Grimm’s attorneys argue there is no basis for the Roberts Court to grant the emergency stay requested by the school board. The board has “utterly failed to demonstrate that it will suffer irreparable harm” if Grimm is allowed to use the boys’ restroom at Gloucester High School while the Roberts Court considers stepping into the case at all, according to Grimm’s attorneys.

Attorneys for the school board filed their request with Chief Justice John Roberts, who handles petitions from the Fourth Circuit. Roberts can rule on the school board’s request to block the lower court decision, or he can refer the request to the entire Court to consider.

It is not known when Roberts or the Court will make that choice.

The Gloucester County School Board has argued that the Obama administration overstepped its authority in protecting transgender student rights.

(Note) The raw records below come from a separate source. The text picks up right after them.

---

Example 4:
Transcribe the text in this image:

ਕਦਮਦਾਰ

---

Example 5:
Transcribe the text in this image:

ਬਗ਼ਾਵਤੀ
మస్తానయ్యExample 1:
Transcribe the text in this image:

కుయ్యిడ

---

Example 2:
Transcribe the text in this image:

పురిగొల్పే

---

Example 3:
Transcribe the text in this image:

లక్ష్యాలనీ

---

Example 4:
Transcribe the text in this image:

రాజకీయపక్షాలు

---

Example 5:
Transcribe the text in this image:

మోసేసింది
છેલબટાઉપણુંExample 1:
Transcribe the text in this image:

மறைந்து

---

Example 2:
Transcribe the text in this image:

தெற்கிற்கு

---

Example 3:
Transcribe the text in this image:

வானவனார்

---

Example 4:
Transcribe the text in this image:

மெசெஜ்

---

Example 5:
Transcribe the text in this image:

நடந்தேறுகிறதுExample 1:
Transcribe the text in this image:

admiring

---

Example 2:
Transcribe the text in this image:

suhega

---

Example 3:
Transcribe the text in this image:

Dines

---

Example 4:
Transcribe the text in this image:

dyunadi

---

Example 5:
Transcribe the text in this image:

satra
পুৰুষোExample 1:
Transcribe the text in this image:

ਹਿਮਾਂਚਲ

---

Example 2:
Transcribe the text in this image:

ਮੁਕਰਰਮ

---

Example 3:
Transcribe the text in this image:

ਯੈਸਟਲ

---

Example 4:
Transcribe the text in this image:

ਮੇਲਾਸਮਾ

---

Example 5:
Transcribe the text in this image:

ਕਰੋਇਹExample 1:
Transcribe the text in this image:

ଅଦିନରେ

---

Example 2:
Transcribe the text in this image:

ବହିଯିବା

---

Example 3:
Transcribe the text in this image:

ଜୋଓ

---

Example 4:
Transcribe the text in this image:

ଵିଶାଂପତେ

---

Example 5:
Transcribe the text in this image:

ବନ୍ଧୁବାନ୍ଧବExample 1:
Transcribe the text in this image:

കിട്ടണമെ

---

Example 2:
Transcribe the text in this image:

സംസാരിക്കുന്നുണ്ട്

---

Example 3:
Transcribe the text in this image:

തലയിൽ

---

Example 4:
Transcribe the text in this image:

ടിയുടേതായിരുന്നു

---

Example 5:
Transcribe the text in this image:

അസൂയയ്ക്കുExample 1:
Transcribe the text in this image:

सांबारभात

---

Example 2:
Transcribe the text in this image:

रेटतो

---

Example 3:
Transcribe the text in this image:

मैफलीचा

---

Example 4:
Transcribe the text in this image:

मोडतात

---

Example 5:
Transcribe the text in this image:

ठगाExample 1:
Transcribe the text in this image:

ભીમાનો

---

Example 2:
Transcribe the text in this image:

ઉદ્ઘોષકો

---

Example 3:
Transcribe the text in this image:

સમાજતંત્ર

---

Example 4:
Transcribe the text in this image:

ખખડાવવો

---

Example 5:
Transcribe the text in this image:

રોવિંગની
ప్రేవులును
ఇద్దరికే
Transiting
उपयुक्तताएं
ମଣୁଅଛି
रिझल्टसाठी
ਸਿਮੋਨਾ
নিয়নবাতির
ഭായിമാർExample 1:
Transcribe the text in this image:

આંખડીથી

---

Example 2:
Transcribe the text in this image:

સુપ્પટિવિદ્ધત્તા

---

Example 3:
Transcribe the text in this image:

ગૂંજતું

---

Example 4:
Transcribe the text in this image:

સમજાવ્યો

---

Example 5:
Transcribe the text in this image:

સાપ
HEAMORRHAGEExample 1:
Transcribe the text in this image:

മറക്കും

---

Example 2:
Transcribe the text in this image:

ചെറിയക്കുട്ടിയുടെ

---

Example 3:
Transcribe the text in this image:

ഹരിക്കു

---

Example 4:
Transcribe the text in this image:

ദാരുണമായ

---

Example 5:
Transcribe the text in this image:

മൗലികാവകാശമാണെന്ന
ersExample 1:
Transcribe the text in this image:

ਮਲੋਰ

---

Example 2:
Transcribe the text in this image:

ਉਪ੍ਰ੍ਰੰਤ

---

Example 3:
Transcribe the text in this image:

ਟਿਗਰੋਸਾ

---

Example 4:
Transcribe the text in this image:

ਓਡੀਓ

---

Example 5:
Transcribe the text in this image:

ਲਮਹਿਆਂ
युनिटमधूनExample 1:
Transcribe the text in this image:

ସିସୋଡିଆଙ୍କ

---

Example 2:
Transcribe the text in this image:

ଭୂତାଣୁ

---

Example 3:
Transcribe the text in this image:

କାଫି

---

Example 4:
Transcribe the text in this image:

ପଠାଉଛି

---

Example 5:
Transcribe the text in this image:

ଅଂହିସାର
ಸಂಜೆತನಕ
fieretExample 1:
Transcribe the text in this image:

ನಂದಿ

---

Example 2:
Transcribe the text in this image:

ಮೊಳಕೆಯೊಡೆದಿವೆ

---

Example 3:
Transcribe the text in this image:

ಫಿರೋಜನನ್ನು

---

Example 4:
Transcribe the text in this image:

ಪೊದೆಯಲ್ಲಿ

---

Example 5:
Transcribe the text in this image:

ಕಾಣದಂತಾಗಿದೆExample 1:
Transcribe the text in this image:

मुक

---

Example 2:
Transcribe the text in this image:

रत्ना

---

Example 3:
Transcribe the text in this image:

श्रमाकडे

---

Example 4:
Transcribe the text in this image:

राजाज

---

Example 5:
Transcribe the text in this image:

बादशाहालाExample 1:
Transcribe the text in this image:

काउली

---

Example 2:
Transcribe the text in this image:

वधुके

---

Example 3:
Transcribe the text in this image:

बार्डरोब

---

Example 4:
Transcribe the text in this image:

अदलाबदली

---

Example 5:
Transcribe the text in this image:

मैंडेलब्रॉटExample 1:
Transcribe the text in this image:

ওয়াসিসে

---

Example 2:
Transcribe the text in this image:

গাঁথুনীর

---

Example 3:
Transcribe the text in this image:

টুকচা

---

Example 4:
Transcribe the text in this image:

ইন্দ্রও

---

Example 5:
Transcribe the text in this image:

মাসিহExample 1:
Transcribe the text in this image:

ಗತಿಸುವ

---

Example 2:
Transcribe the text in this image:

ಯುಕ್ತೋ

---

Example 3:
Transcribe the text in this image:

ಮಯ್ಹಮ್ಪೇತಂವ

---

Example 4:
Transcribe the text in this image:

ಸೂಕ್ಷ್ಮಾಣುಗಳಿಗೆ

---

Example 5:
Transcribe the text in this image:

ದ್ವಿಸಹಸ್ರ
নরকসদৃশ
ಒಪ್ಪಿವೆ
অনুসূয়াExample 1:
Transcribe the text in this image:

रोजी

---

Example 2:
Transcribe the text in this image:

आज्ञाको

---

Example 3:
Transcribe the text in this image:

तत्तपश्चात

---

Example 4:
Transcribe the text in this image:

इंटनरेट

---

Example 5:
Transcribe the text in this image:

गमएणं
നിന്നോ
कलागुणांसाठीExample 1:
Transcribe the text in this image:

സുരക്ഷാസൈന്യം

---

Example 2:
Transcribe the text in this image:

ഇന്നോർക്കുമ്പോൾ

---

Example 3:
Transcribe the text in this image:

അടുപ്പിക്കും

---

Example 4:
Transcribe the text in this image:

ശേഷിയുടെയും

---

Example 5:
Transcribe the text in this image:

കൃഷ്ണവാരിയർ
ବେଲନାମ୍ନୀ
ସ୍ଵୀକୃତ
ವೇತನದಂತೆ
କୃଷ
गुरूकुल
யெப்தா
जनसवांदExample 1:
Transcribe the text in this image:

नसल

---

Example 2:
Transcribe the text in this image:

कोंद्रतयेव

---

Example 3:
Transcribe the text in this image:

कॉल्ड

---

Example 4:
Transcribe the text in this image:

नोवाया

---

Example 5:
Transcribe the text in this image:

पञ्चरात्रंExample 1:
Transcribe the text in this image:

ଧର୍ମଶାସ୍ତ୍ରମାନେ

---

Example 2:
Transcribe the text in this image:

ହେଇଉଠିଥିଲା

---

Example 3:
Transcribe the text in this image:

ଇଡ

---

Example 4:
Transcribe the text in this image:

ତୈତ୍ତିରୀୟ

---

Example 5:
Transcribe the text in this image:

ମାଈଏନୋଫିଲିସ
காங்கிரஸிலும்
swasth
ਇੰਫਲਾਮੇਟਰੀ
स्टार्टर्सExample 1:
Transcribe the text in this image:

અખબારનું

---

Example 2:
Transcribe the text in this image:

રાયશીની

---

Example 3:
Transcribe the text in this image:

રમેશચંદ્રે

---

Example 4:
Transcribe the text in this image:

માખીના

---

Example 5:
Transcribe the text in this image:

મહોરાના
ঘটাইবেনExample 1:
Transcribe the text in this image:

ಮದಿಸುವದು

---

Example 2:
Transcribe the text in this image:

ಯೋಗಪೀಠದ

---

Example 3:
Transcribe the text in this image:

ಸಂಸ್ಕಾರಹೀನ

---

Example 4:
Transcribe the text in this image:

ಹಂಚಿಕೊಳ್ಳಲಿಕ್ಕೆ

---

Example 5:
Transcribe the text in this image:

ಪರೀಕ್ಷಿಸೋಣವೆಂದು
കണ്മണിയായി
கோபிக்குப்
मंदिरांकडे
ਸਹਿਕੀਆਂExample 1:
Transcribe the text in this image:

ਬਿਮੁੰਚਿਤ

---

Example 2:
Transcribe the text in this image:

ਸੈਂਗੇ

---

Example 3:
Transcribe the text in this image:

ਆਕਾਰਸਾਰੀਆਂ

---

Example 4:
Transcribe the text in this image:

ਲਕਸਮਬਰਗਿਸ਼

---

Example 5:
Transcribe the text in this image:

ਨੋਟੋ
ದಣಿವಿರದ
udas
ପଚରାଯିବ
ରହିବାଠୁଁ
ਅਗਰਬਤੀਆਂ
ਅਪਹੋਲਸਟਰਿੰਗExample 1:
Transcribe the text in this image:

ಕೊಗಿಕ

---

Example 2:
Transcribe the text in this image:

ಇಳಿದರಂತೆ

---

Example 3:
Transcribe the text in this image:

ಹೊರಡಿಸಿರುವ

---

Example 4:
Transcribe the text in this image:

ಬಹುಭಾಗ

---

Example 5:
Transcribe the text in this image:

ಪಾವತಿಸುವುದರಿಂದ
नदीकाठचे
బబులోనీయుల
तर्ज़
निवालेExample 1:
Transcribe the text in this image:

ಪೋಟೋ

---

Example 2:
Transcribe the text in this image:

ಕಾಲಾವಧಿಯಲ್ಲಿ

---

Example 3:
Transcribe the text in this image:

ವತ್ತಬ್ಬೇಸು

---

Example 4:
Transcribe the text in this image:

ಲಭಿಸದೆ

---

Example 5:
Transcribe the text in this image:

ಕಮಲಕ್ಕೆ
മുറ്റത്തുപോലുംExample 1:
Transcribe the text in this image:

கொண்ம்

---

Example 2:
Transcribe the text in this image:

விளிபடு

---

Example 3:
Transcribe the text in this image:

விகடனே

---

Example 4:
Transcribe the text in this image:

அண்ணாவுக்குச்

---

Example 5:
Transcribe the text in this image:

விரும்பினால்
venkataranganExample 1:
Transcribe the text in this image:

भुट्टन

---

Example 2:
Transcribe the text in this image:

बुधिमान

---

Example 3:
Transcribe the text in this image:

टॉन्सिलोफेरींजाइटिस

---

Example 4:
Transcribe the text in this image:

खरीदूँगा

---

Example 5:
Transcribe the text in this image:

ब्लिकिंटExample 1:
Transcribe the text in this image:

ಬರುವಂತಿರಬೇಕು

Attorneys for the school board said that overreach began in 2012, when an administration agency issued an opinion that said refusing transgender students access to the bathrooms consistent with their gender identity violated Title IX.

The administration expanded that opinion in October 2015 and filed a friend of the court brief on Grimm’s behalf with the Fourth Circuit, arguing it was the administration’s position that the school board’s policy violated federal law.

The administration again expanded that opinion in May this year into a directive stating that should publicly funded schools deny transgender students access to facilities that conform to students’ gender identity, they would be in violation of federal law, subject to lawsuits, and risking their federal funding.

The Fourth Circuit relied heavily on these actions in initially siding with Grimm earlier this year.